▶ _Problem details_
The answer must restate the records below word for word.

Data to use START

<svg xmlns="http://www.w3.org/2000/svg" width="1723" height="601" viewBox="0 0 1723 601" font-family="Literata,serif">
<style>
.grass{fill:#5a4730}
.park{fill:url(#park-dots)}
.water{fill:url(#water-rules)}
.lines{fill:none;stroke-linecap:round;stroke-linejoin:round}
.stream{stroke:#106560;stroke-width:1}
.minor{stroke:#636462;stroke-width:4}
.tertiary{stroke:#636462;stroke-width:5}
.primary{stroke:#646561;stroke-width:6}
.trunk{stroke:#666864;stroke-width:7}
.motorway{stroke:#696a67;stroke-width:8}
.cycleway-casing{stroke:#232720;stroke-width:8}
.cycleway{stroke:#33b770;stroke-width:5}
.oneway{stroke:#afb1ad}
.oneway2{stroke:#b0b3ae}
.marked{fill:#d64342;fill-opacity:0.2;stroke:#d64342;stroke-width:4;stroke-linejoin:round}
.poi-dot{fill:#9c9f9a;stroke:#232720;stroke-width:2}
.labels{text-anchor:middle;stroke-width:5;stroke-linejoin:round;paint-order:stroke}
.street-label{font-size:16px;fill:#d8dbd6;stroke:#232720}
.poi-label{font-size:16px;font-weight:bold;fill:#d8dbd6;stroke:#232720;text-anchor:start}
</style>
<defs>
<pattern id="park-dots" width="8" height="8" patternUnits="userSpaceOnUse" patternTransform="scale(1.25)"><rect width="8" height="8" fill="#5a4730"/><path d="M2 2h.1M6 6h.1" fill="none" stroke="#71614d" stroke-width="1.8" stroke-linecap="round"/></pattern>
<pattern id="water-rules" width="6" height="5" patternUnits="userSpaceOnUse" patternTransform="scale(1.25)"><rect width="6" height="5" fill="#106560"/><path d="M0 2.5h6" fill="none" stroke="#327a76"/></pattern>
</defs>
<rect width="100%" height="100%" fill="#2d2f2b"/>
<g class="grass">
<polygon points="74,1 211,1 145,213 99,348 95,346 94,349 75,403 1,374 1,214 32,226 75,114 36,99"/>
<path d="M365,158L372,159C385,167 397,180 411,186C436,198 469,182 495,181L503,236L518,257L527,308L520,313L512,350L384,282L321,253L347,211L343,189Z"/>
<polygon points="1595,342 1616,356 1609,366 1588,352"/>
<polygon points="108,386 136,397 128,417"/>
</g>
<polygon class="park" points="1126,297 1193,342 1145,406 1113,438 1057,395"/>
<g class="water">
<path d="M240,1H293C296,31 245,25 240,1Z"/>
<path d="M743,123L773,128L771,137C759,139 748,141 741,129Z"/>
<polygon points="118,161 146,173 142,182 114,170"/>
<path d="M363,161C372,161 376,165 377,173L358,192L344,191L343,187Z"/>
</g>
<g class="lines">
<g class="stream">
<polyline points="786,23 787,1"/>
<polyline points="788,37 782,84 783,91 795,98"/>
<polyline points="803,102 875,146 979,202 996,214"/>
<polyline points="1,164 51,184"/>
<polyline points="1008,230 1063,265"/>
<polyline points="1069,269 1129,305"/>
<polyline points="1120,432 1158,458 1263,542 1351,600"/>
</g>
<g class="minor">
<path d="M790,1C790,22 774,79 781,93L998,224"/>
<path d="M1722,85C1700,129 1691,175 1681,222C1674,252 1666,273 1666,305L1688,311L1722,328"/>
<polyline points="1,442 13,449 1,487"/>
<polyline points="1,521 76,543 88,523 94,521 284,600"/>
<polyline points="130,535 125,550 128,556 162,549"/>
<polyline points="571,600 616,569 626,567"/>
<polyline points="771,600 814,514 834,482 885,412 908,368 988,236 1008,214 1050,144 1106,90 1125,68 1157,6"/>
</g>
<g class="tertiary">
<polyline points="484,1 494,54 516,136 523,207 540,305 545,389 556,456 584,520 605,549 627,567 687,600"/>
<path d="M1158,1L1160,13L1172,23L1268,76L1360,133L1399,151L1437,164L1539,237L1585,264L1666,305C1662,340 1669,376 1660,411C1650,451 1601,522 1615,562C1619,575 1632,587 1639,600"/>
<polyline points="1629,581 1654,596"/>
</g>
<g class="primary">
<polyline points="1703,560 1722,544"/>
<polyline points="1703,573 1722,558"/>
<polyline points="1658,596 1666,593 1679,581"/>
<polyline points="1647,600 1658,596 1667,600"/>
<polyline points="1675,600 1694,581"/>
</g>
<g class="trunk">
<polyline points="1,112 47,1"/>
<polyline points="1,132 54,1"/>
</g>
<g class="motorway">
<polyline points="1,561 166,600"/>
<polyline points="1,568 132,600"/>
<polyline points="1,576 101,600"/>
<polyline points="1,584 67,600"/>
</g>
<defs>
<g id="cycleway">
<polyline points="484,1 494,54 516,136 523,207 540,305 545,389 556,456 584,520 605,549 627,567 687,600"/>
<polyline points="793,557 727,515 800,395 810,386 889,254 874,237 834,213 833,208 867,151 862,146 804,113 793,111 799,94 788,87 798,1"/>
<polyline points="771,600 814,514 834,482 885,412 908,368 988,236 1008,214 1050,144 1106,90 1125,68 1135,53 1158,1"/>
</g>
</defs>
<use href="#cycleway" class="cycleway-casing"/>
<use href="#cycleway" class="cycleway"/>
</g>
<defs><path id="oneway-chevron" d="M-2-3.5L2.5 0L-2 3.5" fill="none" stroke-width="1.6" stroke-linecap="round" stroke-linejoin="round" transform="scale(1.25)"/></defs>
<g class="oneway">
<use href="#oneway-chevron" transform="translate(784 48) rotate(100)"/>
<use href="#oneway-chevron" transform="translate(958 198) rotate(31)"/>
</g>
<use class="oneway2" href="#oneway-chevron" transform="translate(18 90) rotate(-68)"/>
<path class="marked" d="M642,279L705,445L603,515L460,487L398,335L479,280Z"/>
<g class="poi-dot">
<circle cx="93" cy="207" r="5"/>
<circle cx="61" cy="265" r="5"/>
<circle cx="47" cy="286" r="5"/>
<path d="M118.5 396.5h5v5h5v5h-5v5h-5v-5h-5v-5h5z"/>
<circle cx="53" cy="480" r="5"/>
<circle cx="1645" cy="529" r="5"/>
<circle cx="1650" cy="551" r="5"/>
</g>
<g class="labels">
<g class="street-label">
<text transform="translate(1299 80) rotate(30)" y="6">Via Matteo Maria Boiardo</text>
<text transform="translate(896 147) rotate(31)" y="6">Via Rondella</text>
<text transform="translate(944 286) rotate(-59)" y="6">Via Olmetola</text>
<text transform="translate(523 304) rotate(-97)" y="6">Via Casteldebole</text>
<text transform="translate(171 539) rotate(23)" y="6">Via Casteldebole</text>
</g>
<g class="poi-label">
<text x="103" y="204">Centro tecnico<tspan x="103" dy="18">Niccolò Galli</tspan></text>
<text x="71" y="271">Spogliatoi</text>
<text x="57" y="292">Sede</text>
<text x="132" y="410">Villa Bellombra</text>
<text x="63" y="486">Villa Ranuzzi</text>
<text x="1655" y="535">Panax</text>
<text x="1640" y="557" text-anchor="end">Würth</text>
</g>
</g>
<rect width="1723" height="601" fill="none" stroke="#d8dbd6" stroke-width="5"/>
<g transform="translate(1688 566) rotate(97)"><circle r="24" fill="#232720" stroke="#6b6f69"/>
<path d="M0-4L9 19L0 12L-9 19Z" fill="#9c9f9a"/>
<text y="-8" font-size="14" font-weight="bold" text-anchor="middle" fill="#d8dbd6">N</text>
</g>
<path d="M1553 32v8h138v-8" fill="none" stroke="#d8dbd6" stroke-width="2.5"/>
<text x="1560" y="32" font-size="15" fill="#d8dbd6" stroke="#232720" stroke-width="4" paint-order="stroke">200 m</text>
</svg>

Data to use END

▶ _Task answer_
<svg xmlns="http://www.w3.org/2000/svg" width="1723" height="601" viewBox="0 0 1723 601" font-family="Literata,serif">
<style>
.grass{fill:#5a4730}
.park{fill:url(#park-dots)}
.water{fill:url(#water-rules)}
.lines{fill:none;stroke-linecap:round;stroke-linejoin:round}
.stream{stroke:#106560;stroke-width:1}
.minor{stroke:#636462;stroke-width:4}
.tertiary{stroke:#636462;stroke-width:5}
.primary{stroke:#646561;stroke-width:6}
.trunk{stroke:#666864;stroke-width:7}
.motorway{stroke:#696a67;stroke-width:8}
.cycleway-casing{stroke:#232720;stroke-width:8}
.cycleway{stroke:#33b770;stroke-width:5}
.oneway{stroke:#afb1ad}
.oneway2{stroke:#b0b3ae}
.marked{fill:#d64342;fill-opacity:0.2;stroke:#d64342;stroke-width:4;stroke-linejoin:round}
.poi-dot{fill:#9c9f9a;stroke:#232720;stroke-width:2}
.labels{text-anchor:middle;stroke-width:5;stroke-linejoin:round;paint-order:stroke}
.street-label{font-size:16px;fill:#d8dbd6;stroke:#232720}
.poi-label{font-size:16px;font-weight:bold;fill:#d8dbd6;stroke:#232720;text-anchor:start}
</style>
<defs>
<pattern id="park-dots" width="8" height="8" patternUnits="userSpaceOnUse" patternTransform="scale(1.25)"><rect width="8" height="8" fill="#5a4730"/><path d="M2 2h.1M6 6h.1" fill="none" stroke="#71614d" stroke-width="1.8" stroke-linecap="round"/></pattern>
<pattern id="water-rules" width="6" height="5" patternUnits="userSpaceOnUse" patternTransform="scale(1.25)"><rect width="6" height="5" fill="#106560"/><path d="M0 2.5h6" fill="none" stroke="#327a76"/></pattern>
</defs>
<rect width="100%" height="100%" fill="#2d2f2b"/>
<g class="grass">
<polygon points="74,1 211,1 145,213 99,348 95,346 94,349 75,403 1,374 1,214 32,226 75,114 36,99"/>
<path d="M365,158L372,159C385,167 397,180 411,186C436,198 469,182 495,181L503,236L518,257L527,308L520,313L512,350L384,282L321,253L347,211L343,189Z"/>
<polygon points="1595,342 1616,356 1609,366 1588,352"/>
<polygon points="108,386 136,397 128,417"/>
</g>
<polygon class="park" points="1126,297 1193,342 1145,406 1113,438 1057,395"/>
<g class="water">
<path d="M240,1H293C296,31 245,25 240,1Z"/>
<path d="M743,123L773,128L771,137C759,139 748,141 741,129Z"/>
<polygon points="118,161 146,173 142,182 114,170"/>
<path d="M363,161C372,161 376,165 377,173L358,192L344,191L343,187Z"/>
</g>
<g class="lines">
<g class="stream">
<polyline points="786,23 787,1"/>
<polyline points="788,37 782,84 783,91 795,98"/>
<polyline points="803,102 875,146 979,202 996,214"/>
<polyline points="1,164 51,184"/>
<polyline points="1008,230 1063,265"/>
<polyline points="1069,269 1129,305"/>
<polyline points="1120,432 1158,458 1263,542 1351,600"/>
</g>
<g class="minor">
<path d="M790,1C790,22 774,79 781,93L998,224"/>
<path d="M1722,85C1700,129 1691,175 1681,222C1674,252 1666,273 1666,305L1688,311L1722,328"/>
<polyline points="1,442 13,449 1,487"/>
<polyline points="1,521 76,543 88,523 94,521 284,600"/>
<polyline points="130,535 125,550 128,556 162,549"/>
<polyline points="571,600 616,569 626,567"/>
<polyline points="771,600 814,514 834,482 885,412 908,368 988,236 1008,214 1050,144 1106,90 1125,68 1157,6"/>
</g>
<g class="tertiary">
<polyline points="484,1 494,54 516,136 523,207 540,305 545,389 556,456 584,520 605,549 627,567 687,600"/>
<path d="M1158,1L1160,13L1172,23L1268,76L1360,133L1399,151L1437,164L1539,237L1585,264L1666,305C1662,340 1669,376 1660,411C1650,451 1601,522 1615,562C1619,575 1632,587 1639,600"/>
<polyline points="1629,581 1654,596"/>
</g>
<g class="primary">
<polyline points="1703,560 1722,544"/>
<polyline points="1703,573 1722,558"/>
<polyline points="1658,596 1666,593 1679,581"/>
<polyline points="1647,600 1658,596 1667,600"/>
<polyline points="1675,600 1694,581"/>
</g>
<g class="trunk">
<polyline points="1,112 47,1"/>
<polyline points="1,132 54,1"/>
</g>
<g class="motorway">
<polyline points="1,561 166,600"/>
<polyline points="1,568 132,600"/>
<polyline points="1,576 101,600"/>
<polyline points="1,584 67,600"/>
</g>
<defs>
<g id="cycleway">
<polyline points="484,1 494,54 516,136 523,207 540,305 545,389 556,456 584,520 605,549 627,567 687,600"/>
<polyline points="793,557 727,515 800,395 810,386 889,254 874,237 834,213 833,208 867,151 862,146 804,113 793,111 799,94 788,87 798,1"/>
<polyline points="771,600 814,514 834,482 885,412 908,368 988,236 1008,214 1050,144 1106,90 1125,68 1135,53 1158,1"/>
</g>
</defs>
<use href="#cycleway" class="cycleway-casing"/>
<use href="#cycleway" class="cycleway"/>
</g>
<defs><path id="oneway-chevron" d="M-2-3.5L2.5 0L-2 3.5" fill="none" stroke-width="1.6" stroke-linecap="round" stroke-linejoin="round" transform="scale(1.25)"/></defs>
<g class="oneway">
<use href="#oneway-chevron" transform="translate(784 48) rotate(100)"/>
<use href="#oneway-chevron" transform="translate(958 198) rotate(31)"/>
</g>
<use class="oneway2" href="#oneway-chevron" transform="translate(18 90) rotate(-68)"/>
<path class="marked" d="M642,279L705,445L603,515L460,487L398,335L479,280Z"/>
<g class="poi-dot">
<circle cx="93" cy="207" r="5"/>
<circle cx="61" cy="265" r="5"/>
<circle cx="47" cy="286" r="5"/>
<path d="M118.5 396.5h5v5h5v5h-5v5h-5v-5h-5v-5h5z"/>
<circle cx="53" cy="480" r="5"/>
<circle cx="1645" cy="529" r="5"/>
<circle cx="1650" cy="551" r="5"/>
</g>
<g class="labels">
<g class="street-label">
<text transform="translate(1299 80) rotate(30)" y="6">Via Matteo Maria Boiardo</text>
<text transform="translate(896 147) rotate(31)" y="6">Via Rondella</text>
<text transform="translate(944 286) rotate(-59)" y="6">Via Olmetola</text>
<text transform="translate(523 304) rotate(-97)" y="6">Via Casteldebole</text>
<text transform="translate(171 539) rotate(23)" y="6">Via Casteldebole</text>
</g>
<g class="poi-label">
<text x="103" y="204">Centro tecnico<tspan x="103" dy="18">Niccolò Galli</tspan></text>
<text x="71" y="271">Spogliatoi</text>
<text x="57" y="292">Sede</text>
<text x="132" y="410">Villa Bellombra</text>
<text x="63" y="486">Villa Ranuzzi</text>
<text x="1655" y="535">Panax</text>
<text x="1640" y="557" text-anchor="end">Würth</text>
</g>
</g>
<rect width="1723" height="601" fill="none" stroke="#d8dbd6" stroke-width="5"/>
<g transform="translate(1688 566) rotate(97)"><circle r="24" fill="#232720" stroke="#6b6f69"/>
<path d="M0-4L9 19L0 12L-9 19Z" fill="#9c9f9a"/>
<text y="-8" font-size="14" font-weight="bold" text-anchor="middle" fill="#d8dbd6">N</text>
</g>
<path d="M1553 32v8h138v-8" fill="none" stroke="#d8dbd6" stroke-width="2.5"/>
<text x="1560" y="32" font-size="15" fill="#d8dbd6" stroke="#232720" stroke-width="4" paint-order="stroke">200 m</text>
</svg>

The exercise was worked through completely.